1. Create a Rack Topology Script

Topology scripts are used by Hadoop to determine the rack location of nodes. This information is used by Hadoop to replicate block data to redundant racks.

  1. Create a topology script and data file. The topology script must be executable.
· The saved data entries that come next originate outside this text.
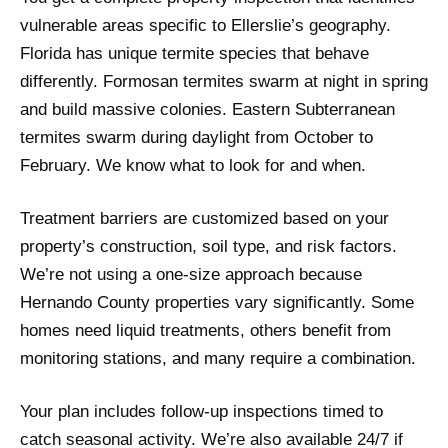
vulnerable areas specific to Ellerslie’s geography.
Florida has unique termite species that behave
differently. Formosan termites swarm at night in spring
and build massive colonies. Eastern Subterranean
termites swarm during daylight from October to
February. We know what to look for and when.
Treatment barriers are customized based on your
property’s construction, soil type, and risk factors.
We’re not using a one-size approach because
Hernando County properties vary significantly. Some
homes need liquid treatments, others benefit from
monitoring stations, and many require a combination.
Your plan includes follow-up inspections timed to
catch seasonal activity. We’re also available 24/7 if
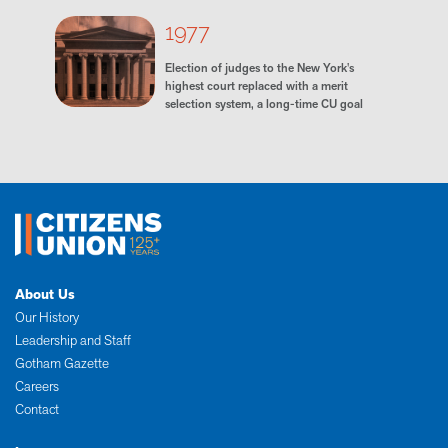
1977
Election of judges to the New York's
highest court replaced with a merit
selection system, a long-time CU goal
About Us
Our History
Leadership and Staff
Gotham Gazette
Careers
Contact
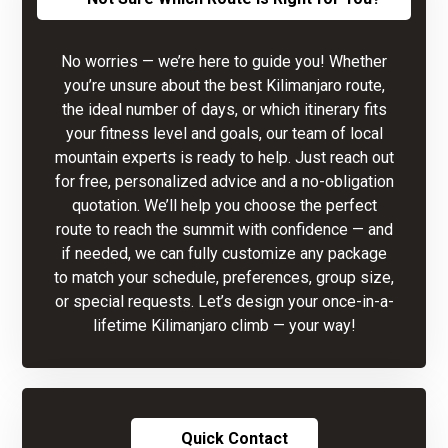
No worries — we’re here to guide you! Whether
you’re unsure about the best Kilimanjaro route,
the ideal number of days, or which itinerary fits
your fitness level and goals, our team of local
mountain experts is ready to help. Just reach out
for free, personalized advice and a no-obligation
quotation. We’ll help you choose the perfect
route to reach the summit with confidence — and
if needed, we can fully customize any package
to match your schedule, preferences, group size,
or special requests. Let’s design your once-in-a-
lifetime Kilimanjaro climb — your way!
Quick Contact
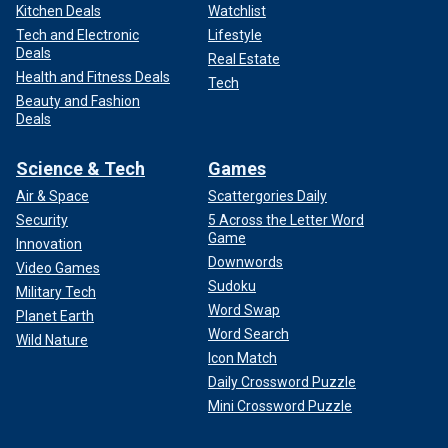
Kitchen Deals
Watchlist
Tech and Electronic
Lifestyle
Deals
Real Estate
Health and Fitness Deals
Tech
Beauty and Fashion
Deals
Science & Tech
Games
Air & Space
Scattergories Daily
Security
5 Across the Letter Word
Game
Innovation
Downwords
Video Games
Sudoku
Military Tech
Word Swap
Planet Earth
Word Search
Wild Nature
Icon Match
Daily Crossword Puzzle
Mini Crossword Puzzle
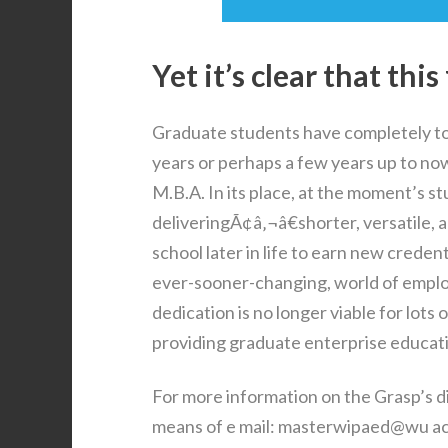
Yet it’s clear that thi
Graduate students have completely tot
years or perhaps a few years up to no
M.B.A. In its place, at the moment’s 
deliveringÃ¢â‚¬â€shorter, versatile, 
school later in life to earn new creden
ever-sooner-changing, world of emplo
dedication is no longer viable for lots
providing graduate enterprise educati
For more information on the Grasp’s d
means of e mail: masterwipaed@wu ac at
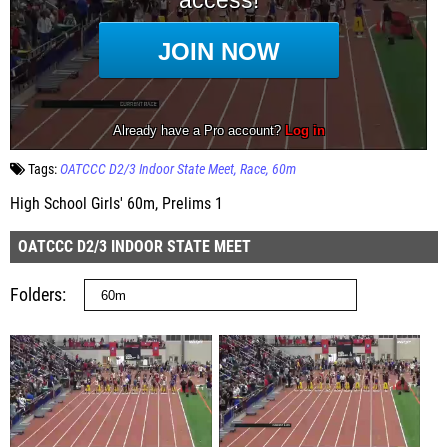
Tags:
OATCCC D2/3 Indoor State Meet
Race
60m
High School Girls' 60m, Prelims 1
OATCCC D2/3 INDOOR STATE MEET
Folders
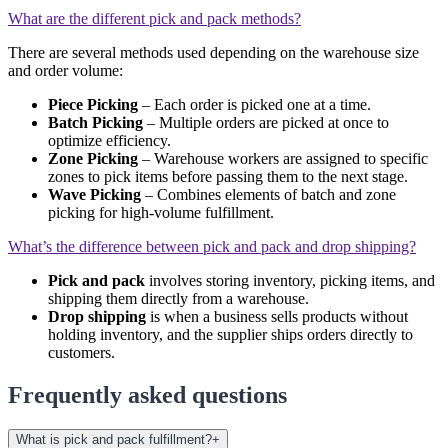
What are the different pick and pack methods?
There are several methods used depending on the warehouse size
and order volume:
Piece Picking
– Each order is picked one at a time.
Batch Picking
– Multiple orders are picked at once to
optimize efficiency.
Zone Picking
– Warehouse workers are assigned to specific
zones to pick items before passing them to the next stage.
Wave Picking
– Combines elements of batch and zone
picking for high-volume fulfillment.
What’s the difference between pick and pack and drop shipping?
Pick and pack
involves storing inventory, picking items, and
shipping them directly from a warehouse.
Drop shipping
is when a business sells products without
holding inventory, and the supplier ships orders directly to
customers.
Frequently asked questions
What is pick and pack fulfillment?
+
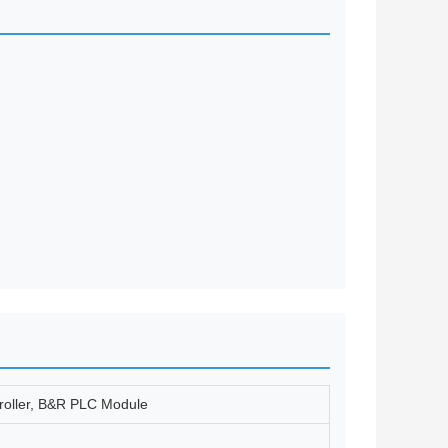
troller, B&R PLC Module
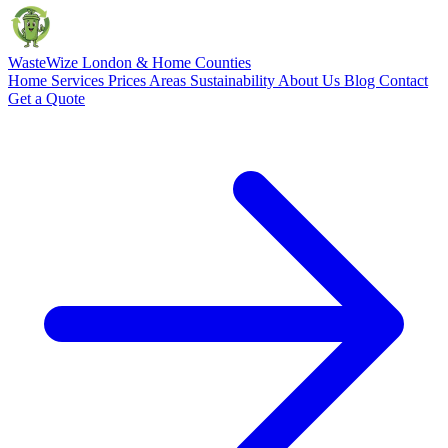
Waste
Wize
London & Home Counties
Home
Services
Prices
Areas
Sustainability
About Us
Blog
Contact
Get a Quote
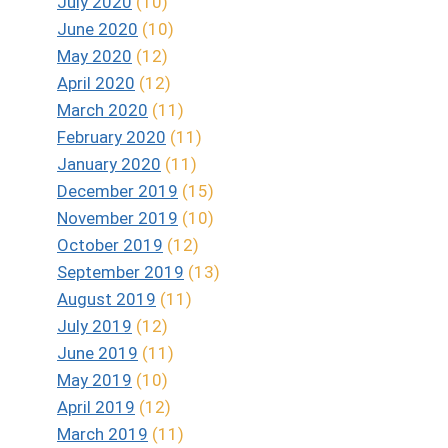
July 2020
(10)
June 2020
(10)
May 2020
(12)
April 2020
(12)
March 2020
(11)
February 2020
(11)
January 2020
(11)
December 2019
(15)
November 2019
(10)
October 2019
(12)
September 2019
(13)
August 2019
(11)
July 2019
(12)
June 2019
(11)
May 2019
(10)
April 2019
(12)
March 2019
(11)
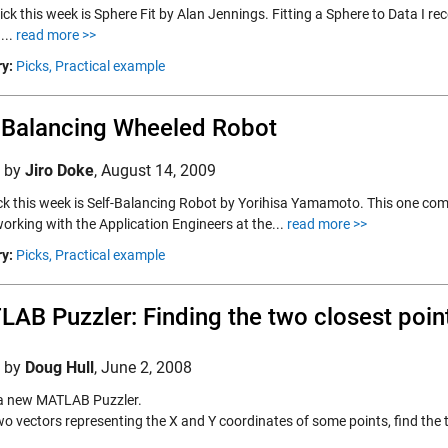
ick this week is Sphere Fit by Alan Jennings. Fitting a Sphere to Data I r
...
read more >>
y:
Picks,
Practical example
-Balancing Wheeled Robot
d by
Jiro Doke
,
August 14, 2009
pick this week is Self-Balancing Robot by Yorihisa Yamamoto. This one com
orking with the Application Engineers at the...
read more >>
y:
Picks,
Practical example
AB Puzzler: Finding the two closest poin
d by
Doug Hull
,
June 2, 2008
 a new MATLAB Puzzler.
wo vectors representing the X and Y coordinates of some points, find the 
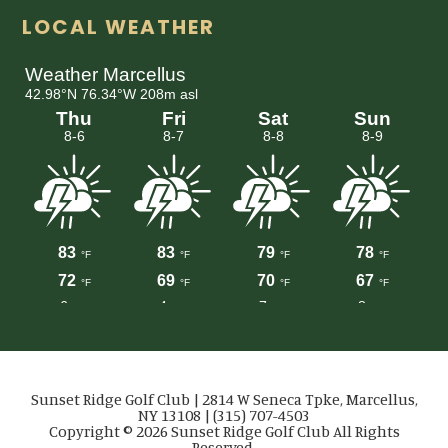
LOCAL WEATHER
Sunset Ridge Golf Club | 2814 W Seneca Tpke, Marcellus,
NY 13108 | (315) 707-4503
Copyright © 2026 Sunset Ridge Golf Club All Rights
Reserved.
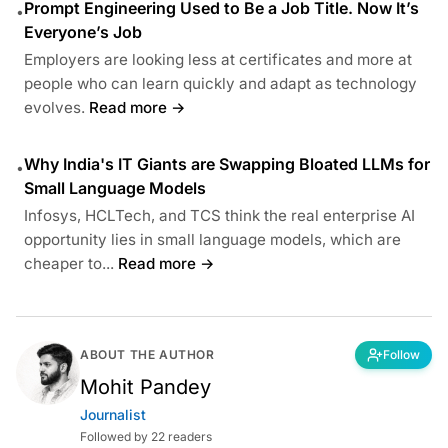
Prompt Engineering Used to Be a Job Title. Now It’s
•
Everyone’s Job
Employers are looking less at certificates and more at
people who can learn quickly and adapt as technology
evolves.
Read more →
Why India's IT Giants are Swapping Bloated LLMs for
•
Small Language Models
Infosys, HCLTech, and TCS think the real enterprise AI
opportunity lies in small language models, which are
cheaper to...
Read more →
ABOUT THE AUTHOR
Follow
Mohit Pandey
Journalist
Followed by 22 readers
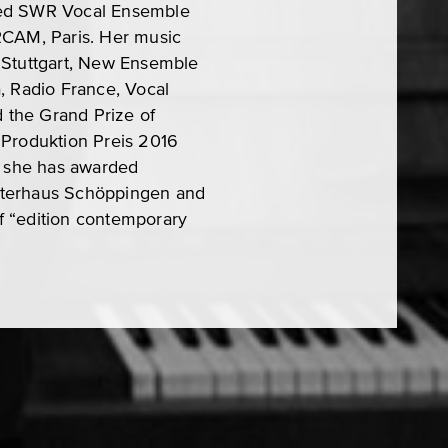
nded SWR Vocal Ensemble
RCAM, Paris. Her music
Stuttgart, New Ensemble
 Radio France, Vocal
 the Grand Prize of
 Produktion Preis 2016
y she has awarded
nsterhaus Schöppingen and
f “edition contemporary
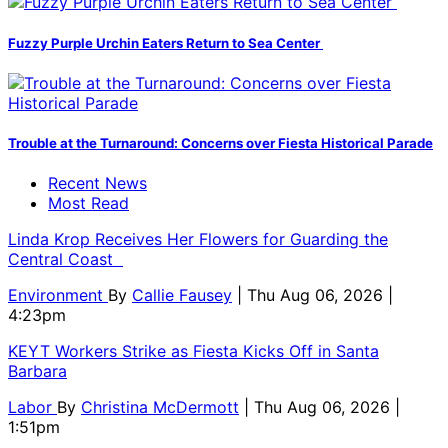
Fuzzy Purple Urchin Eaters Return to Sea Center
Trouble at the Turnaround: Concerns over Fiesta Historical Parade
Recent News
Most Read
Linda Krop Receives Her Flowers for Guarding the
Central Coast
Environment
By
Callie Fausey
| Thu Aug 06, 2026 |
4:23pm
KEYT Workers Strike as Fiesta Kicks Off in Santa
Barbara
Labor
By
Christina McDermott
| Thu Aug 06, 2026 |
1:51pm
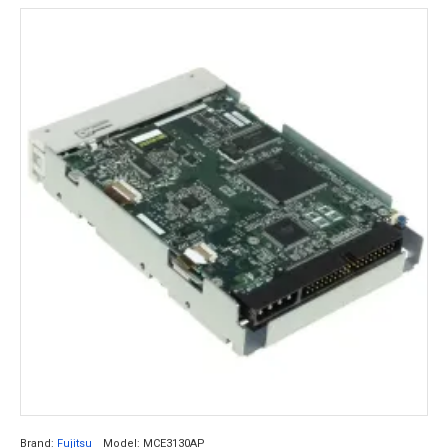
Brand:
Fujitsu
Model:
MCE3130AP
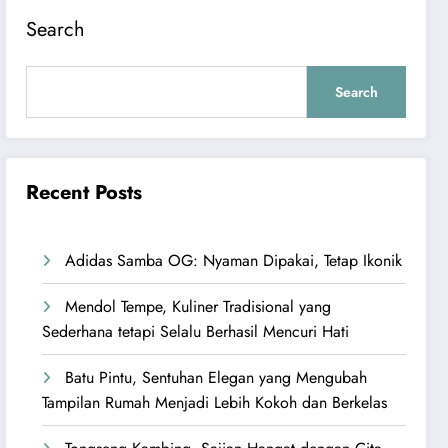
Search
Search
Recent Posts
Adidas Samba OG: Nyaman Dipakai, Tetap Ikonik
Mendol Tempe, Kuliner Tradisional yang
Sederhana tetapi Selalu Berhasil Mencuri Hati
Batu Pintu, Sentuhan Elegan yang Mengubah
Tampilan Rumah Menjadi Lebih Kokoh dan Berkelas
    Sample Topology Script Named rack-topology.sh

    #!/bin/bash
    
    # Adjust/Add the property "net.topology.script.file.name"
    # to core-site.xml with the "absolute" path the this
    # file. ENSURE the file is "executable".
    
    # Supply appropriate rack prefix
    RACK_PREFIX=default
    
    # To test, supply a hostname as script input:
    if [ $# -gt 0 ]; then
    
    CTL_FILE=${CTL_FILE:-"rack_topology.data"}
    
    HADOOP_CONF=${HADOOP_CONF:-"/etc/hadoop/conf"} 
    
    if [ ! -f ${HADOOP_CONF}/${CTL_FILE} ]; then
     echo -n "/$RACK_PREFIX/rack "
     exit 0
    fi
    
    while [ $# -gt 0 ] ; do
     nodeArg=$1
     exec< ${HADOOP_CONF}/${CTL_FILE}
     result=""
     while read line ; do
     ar=( $line )
     if [ "${ar[0]}" = "$nodeArg" ] ; then
     result="${ar[1]}"
     fi
     done
     shift
     if [ -z "$result" ] ; then
     echo -n "/$RACK_PREFIX/rack "
     else
     echo -n "/$RACK_PREFIX/rack_$result "
     fi
    done
    
    else
     echo -n "/$RACK_PREFIX/rack "
    fi

    Sample Topology Data File Named rack_topology.data

    # This file should be:
    # - Placed in the /etc/hadoop/conf directory
    # - On the Namenode (and backups IE: HA, Failover, etc)
    # - On the Job Tracker OR Resource Manager (and any Failover JT's/RM's) 
    # This file should be placed in the /etc/hadoop/conf directory.
    
    # Add Hostnames to this file. Format <host ip> <rack_location>
    192.168.2.10 01
    192.168.2.11 02
    192.168.2.12 03
  2. Copy both of these files to the /etc/hadoop/conf directory on all cluster nodes.

  3. Run the rack-topology.sh script to ensure that it returns the correct rack information for each host.